Country liquor – a category used in India to refer to locally made drinks, including those illegal and unsafe – accounts for 30 per cent of alcoholic beverages consumed in India.

Production of illicit liquor is a profitable business in India, as bootleggers can evade high taxes imposed by the government on alcoholic drinks and sell enormous quantities of their moonshine to the poor at cheap rates.

It is entrenched even in states where prohibition is in force. The eastern state of Bihar, which bans the sale and consumption of liquor, reported yet another hooch tragedy last week with the deaths of at least 80 individuals.

A 2019 report by the United States-based Transnational Alliance to Combat Illicit Trade recommended that state governments in India improve access to legal alcoholic products at affordable prices, besides raising awareness about the harm of illicit liquor. It suggested incentivising local producers to legalise production of their home brews, to bring them into the regulated sector.

It also called for greater enforcement of laws and imposition of penalties necessary to deter bootleggers, as well as rationalising tax policies to ensure they do not incentivise illicit trade in alcohol.

Punjab’s excise department has said it would also strengthen its campaign against illicit liquor by putting its awareness drives on a “war footing”, recruiting more inspectors and deploying greater resources, including drones and sniffer dogs.

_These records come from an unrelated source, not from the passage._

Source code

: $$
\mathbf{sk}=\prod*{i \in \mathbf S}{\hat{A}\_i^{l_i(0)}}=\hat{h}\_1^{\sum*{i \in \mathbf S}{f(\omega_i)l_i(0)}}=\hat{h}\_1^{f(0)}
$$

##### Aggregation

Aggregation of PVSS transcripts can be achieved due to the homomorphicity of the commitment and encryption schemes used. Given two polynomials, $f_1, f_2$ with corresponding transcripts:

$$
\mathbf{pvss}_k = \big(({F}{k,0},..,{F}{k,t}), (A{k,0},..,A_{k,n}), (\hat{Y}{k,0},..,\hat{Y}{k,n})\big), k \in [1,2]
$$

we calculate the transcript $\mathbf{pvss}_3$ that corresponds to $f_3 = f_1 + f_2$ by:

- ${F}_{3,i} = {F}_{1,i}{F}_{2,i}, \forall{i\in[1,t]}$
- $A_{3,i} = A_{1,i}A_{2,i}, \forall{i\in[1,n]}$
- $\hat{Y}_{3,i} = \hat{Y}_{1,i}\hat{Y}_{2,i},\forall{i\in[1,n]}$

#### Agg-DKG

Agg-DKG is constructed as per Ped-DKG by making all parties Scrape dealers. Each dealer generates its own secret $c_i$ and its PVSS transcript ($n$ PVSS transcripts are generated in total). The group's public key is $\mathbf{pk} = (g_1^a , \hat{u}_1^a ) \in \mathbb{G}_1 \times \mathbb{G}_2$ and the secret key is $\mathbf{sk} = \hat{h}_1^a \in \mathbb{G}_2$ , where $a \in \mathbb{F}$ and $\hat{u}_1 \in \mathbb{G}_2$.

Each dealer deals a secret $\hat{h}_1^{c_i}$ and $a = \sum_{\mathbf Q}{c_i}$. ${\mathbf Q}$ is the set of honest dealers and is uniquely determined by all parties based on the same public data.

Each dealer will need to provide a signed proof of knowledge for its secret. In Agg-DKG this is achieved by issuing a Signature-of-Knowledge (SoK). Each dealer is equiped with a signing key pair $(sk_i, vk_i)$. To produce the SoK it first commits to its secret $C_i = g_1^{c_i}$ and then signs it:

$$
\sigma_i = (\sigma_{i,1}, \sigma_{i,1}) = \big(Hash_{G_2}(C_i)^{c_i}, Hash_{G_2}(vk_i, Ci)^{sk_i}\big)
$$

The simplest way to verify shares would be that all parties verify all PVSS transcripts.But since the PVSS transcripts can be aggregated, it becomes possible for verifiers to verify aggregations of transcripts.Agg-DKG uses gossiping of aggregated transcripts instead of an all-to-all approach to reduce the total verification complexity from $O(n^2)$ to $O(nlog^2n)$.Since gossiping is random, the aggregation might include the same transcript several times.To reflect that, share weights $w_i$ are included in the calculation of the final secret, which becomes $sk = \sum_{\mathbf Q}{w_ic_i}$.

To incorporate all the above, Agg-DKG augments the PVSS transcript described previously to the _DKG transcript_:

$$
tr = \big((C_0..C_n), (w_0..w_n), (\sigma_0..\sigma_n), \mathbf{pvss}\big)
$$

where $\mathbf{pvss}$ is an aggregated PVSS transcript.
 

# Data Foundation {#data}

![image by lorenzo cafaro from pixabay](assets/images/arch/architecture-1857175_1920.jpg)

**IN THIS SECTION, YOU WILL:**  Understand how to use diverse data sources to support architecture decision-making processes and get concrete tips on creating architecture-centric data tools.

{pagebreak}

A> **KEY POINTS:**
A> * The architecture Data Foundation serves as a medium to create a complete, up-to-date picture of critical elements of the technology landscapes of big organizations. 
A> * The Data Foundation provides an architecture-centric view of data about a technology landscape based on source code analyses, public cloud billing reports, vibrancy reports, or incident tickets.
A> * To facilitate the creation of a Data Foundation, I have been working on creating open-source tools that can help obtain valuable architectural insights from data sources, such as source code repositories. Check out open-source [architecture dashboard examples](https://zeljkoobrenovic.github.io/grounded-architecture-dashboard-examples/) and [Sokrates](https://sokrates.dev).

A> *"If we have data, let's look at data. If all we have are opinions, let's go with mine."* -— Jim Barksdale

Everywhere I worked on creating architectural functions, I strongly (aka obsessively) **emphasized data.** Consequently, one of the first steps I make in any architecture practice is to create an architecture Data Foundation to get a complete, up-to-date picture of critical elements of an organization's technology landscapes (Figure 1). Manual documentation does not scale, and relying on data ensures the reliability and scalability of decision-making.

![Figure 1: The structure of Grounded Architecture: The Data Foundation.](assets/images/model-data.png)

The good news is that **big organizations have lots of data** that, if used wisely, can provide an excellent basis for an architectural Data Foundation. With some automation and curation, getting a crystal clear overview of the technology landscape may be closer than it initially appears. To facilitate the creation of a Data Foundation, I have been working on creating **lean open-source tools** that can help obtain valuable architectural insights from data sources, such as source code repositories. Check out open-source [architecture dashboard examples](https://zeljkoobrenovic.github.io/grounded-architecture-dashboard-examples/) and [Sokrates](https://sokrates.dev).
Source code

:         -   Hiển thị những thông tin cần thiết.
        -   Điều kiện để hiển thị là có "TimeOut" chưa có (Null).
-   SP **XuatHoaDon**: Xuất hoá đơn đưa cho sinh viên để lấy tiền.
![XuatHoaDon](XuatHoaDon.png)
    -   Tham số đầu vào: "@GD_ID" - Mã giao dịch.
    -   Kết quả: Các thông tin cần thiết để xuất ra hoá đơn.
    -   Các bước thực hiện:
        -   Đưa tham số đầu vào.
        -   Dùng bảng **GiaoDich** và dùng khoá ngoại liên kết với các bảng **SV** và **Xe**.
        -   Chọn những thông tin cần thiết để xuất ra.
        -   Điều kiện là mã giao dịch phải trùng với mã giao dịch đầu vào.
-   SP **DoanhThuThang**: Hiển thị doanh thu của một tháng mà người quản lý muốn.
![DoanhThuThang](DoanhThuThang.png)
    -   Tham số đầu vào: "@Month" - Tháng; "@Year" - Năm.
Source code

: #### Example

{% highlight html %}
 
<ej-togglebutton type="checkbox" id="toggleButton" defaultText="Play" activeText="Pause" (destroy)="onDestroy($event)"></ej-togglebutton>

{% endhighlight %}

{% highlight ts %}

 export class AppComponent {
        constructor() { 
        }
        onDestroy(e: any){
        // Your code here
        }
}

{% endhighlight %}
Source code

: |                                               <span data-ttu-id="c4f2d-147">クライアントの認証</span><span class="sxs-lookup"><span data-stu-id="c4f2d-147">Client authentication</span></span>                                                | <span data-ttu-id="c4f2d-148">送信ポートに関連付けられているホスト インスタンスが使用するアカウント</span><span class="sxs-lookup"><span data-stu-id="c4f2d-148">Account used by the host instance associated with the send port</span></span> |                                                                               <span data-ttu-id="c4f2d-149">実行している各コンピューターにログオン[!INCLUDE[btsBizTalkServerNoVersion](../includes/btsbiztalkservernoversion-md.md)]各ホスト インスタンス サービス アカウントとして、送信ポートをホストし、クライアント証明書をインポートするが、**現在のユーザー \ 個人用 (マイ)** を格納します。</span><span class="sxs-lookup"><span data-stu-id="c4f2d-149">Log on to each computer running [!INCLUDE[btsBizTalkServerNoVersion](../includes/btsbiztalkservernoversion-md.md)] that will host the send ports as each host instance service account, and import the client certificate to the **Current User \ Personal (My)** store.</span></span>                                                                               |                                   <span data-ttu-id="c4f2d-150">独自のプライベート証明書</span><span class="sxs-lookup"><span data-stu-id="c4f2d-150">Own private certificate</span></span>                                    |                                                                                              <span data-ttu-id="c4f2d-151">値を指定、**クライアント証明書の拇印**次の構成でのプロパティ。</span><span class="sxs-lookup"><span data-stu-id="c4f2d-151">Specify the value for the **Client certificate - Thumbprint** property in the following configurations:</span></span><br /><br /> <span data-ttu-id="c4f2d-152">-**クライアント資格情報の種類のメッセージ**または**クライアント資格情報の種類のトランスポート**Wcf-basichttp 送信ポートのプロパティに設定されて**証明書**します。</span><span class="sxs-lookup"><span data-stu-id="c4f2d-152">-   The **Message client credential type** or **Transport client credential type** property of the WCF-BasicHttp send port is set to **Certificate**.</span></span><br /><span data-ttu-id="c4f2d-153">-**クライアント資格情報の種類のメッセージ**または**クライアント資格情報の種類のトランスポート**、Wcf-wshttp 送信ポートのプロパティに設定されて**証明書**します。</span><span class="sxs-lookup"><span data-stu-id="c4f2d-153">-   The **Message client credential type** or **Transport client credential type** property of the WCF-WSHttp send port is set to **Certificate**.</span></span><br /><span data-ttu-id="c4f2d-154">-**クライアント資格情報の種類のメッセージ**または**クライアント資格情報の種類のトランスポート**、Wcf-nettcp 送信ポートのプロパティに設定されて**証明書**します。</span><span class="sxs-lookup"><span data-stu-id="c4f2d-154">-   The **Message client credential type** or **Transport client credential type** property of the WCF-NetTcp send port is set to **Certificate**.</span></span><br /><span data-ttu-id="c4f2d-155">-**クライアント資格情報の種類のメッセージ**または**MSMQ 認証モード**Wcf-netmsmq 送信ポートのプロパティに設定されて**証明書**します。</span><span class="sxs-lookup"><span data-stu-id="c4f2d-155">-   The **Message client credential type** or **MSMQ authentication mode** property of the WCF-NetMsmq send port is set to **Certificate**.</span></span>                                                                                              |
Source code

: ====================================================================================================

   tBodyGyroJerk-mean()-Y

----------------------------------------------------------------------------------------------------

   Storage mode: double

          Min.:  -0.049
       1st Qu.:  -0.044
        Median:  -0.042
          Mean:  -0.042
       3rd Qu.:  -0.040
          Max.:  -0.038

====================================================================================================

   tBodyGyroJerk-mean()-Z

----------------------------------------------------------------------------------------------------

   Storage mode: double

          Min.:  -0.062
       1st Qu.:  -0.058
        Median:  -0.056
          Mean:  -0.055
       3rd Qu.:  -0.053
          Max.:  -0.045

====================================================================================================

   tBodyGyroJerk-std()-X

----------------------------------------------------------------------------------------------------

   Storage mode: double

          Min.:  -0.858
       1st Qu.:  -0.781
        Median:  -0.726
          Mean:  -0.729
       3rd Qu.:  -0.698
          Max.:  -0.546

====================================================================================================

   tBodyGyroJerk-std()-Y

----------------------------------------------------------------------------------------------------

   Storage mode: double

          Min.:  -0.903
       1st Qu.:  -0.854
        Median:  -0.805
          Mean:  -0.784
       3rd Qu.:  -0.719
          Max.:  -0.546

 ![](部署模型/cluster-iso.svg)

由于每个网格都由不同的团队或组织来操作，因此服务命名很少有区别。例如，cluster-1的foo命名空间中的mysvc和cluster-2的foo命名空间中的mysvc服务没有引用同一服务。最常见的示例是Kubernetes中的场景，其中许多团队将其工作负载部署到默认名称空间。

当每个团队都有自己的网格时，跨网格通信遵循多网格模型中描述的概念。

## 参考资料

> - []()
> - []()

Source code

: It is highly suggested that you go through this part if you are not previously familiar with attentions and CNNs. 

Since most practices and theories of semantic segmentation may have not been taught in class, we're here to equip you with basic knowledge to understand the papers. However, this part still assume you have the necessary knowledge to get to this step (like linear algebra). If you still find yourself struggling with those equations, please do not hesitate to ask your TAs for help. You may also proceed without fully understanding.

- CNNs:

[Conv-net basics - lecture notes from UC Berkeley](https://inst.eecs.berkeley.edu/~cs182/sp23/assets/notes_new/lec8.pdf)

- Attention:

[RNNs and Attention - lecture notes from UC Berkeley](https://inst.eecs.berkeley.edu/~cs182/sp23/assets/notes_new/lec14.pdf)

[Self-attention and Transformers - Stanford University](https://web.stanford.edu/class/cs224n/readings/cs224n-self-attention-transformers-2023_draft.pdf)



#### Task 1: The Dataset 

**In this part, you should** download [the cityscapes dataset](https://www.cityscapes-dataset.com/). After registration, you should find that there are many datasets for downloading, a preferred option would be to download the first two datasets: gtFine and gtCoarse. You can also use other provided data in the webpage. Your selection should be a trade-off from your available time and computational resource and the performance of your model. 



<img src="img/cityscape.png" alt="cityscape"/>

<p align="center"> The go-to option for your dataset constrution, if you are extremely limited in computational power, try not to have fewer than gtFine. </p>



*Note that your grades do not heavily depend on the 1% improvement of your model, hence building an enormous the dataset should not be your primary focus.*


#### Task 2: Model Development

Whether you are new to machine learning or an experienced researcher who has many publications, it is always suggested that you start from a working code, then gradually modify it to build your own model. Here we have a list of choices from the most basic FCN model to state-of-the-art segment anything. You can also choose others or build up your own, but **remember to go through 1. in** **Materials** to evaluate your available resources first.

But not everyone is convinced that the state’s move to introduce a cheap country liquor variant is a good one.

“Any quantity of alcohol is harmful to the body. It is not as if the consumer’s liver or kidneys won’t get damaged,” said Mr Parmjit Singh Sandhu, founder of the Jeevandaan Foundation in Punjab which runs programmes to help alcohol addicts recover.

“The focus should be on reducing consumption of alcohol as much as possible,” he pointed out.